Ben was by all accounts a bookie. This was back before the Mississippi Sound was invaded by casinos. I say he was a bookie. I had no proof back then, just hearsay and circumstantial evidence. The latter came from my watching these shady-looking guys walking in and out of Ben’s office at all hours with racing forms in their hands.
One time I remember Ben holding forth at the bar. I think one of his bartenders was off. He bragged to a bunch of us how the FBI had tried but failed to catch him although he didn’t elaborate. It just so happens that yesterday while thinking about this guy I came across some kind of legal case that involved him. The best I can tell it was some kind of forfeiture suit the FBI had against Ben in the early 1970s in which they had seized some kind of machines including those for pinball that had allegedly been used for gambling. The best I could tell through the legal-speak, the feds lost. I don’t know if that was what Ben was talking about, but this unexpected find certainly seemed to provide some ammunition for his bluster.
Ben would not be the last outlaw I knew. I shared a room once in a barracks there in Mississippi with a guy who got busted for going out on an armed robbery spree one night with one of his friends. There were others I knew who took a walk on the criminal side.
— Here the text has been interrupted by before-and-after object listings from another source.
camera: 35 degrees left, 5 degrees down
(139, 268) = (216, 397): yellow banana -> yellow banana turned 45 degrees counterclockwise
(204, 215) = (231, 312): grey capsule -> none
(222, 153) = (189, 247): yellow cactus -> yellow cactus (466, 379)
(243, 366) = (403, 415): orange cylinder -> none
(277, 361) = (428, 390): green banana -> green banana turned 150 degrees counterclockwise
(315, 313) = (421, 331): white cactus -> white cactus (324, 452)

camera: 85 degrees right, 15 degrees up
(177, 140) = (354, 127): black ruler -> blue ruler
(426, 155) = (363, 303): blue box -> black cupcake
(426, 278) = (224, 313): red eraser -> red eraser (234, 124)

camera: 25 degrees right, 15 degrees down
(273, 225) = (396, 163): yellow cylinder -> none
For certain outlaws, such as Ben and unlike my weirdo roommate, it’s kind of easy to have an affinity. You grew up reading stories like those about Robin Hood, you know, the benevolent robber-type. Although unless you are anti-social, one doesn’t normally think much of the outlaws who do enormous amounts of harm such as Bernie Madoff or violent creeps such as Charlie Manson. There are exceptions though.
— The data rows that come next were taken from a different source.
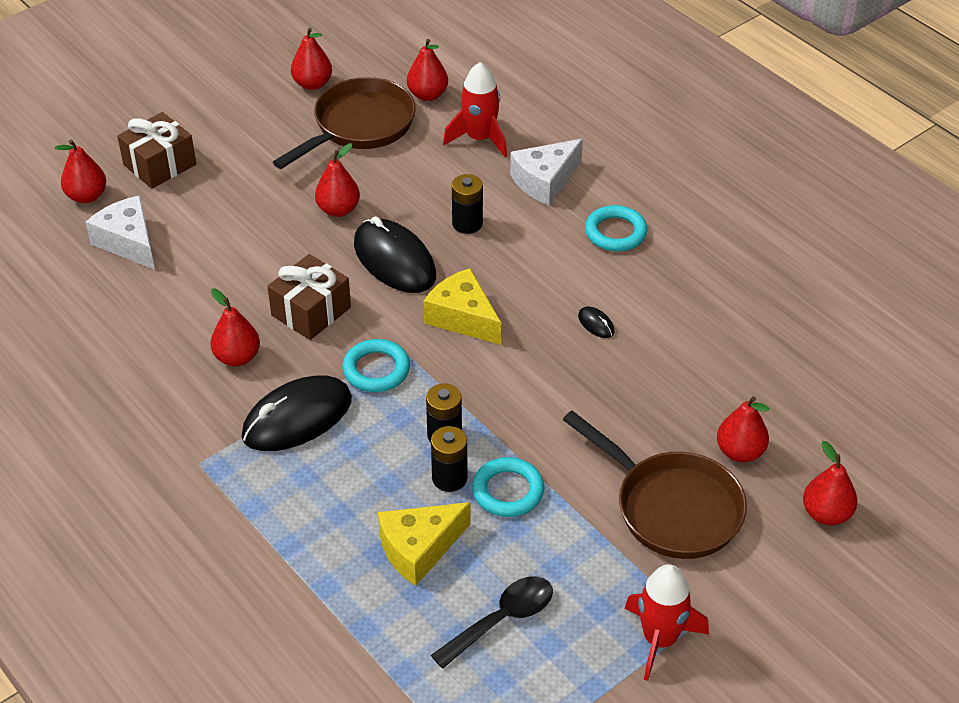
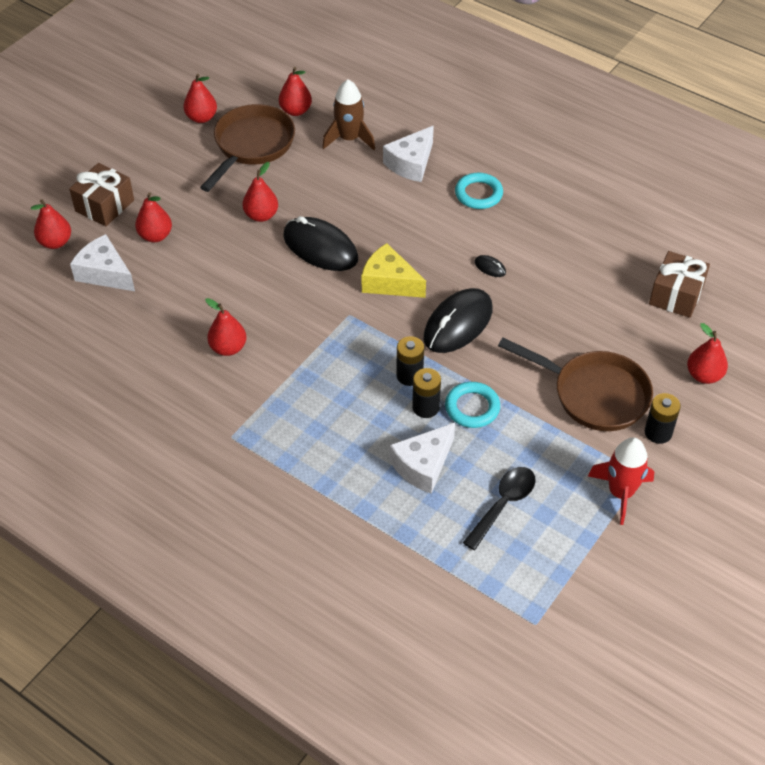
camera: 15 degrees left, 5 degrees up
(297, 418) = (293, 386): black mouse -> black mouse (458, 324)
(311, 311) = (271, 300): brown gift -> brown gift (676, 295)
(376, 369) = (339, 336): turquoise ring -> none
(419, 549) = (423, 465): yellow cheese -> white cheese
(467, 223) = (365, 208): black battery -> black battery (658, 432)
(480, 139) = (349, 139): red rocket -> brown rocket
(740, 452) = (628, 343): red pear -> red pear (155, 236)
In elementary school one of my friends and I used to play “Bonnie and Clyde.” I don’t think either one of us were actually Bonnie. I think had we thought it out a little better we would have actually been playing “Clyde and Texas Ranger Frank Hamer.”
It took awhile to learn that Clyde Barrow and Bonnie Parker were also murderous, sociopathic creeps although it was slow in coming to me. This was because where I grew up, in Southeast Texas, some of the older folks still saw Bonnie and Clyde somewhat in terms of Depression-era Robin Hoods. Perhaps they were to some extent but the were still cold-blooded killers and bank robbers.
I suppose many members of society at large have a type of admiration for certain crooks, especially those that show some sort of skill and intelligence. What with the entertainment value that “dumb criminal” media have presented in recent years, it seems the smart ones seem even less and less among us these days.
I’ve thought long and hard about crime and punishment. I figure that morality has played some part in keeping me on the straight and narrow, and out of the slammer. But too I would have to say that fear of imprisonment has likewise done its share to deter me from a life of crime.
My title is really more a play on words of the old Willie Nelson song (It’s always about Willie, for me, isn”t it?) “My Heroes Have Always Been Cowboys.” But at least in some circumstances there is a little fire popping through the smoke.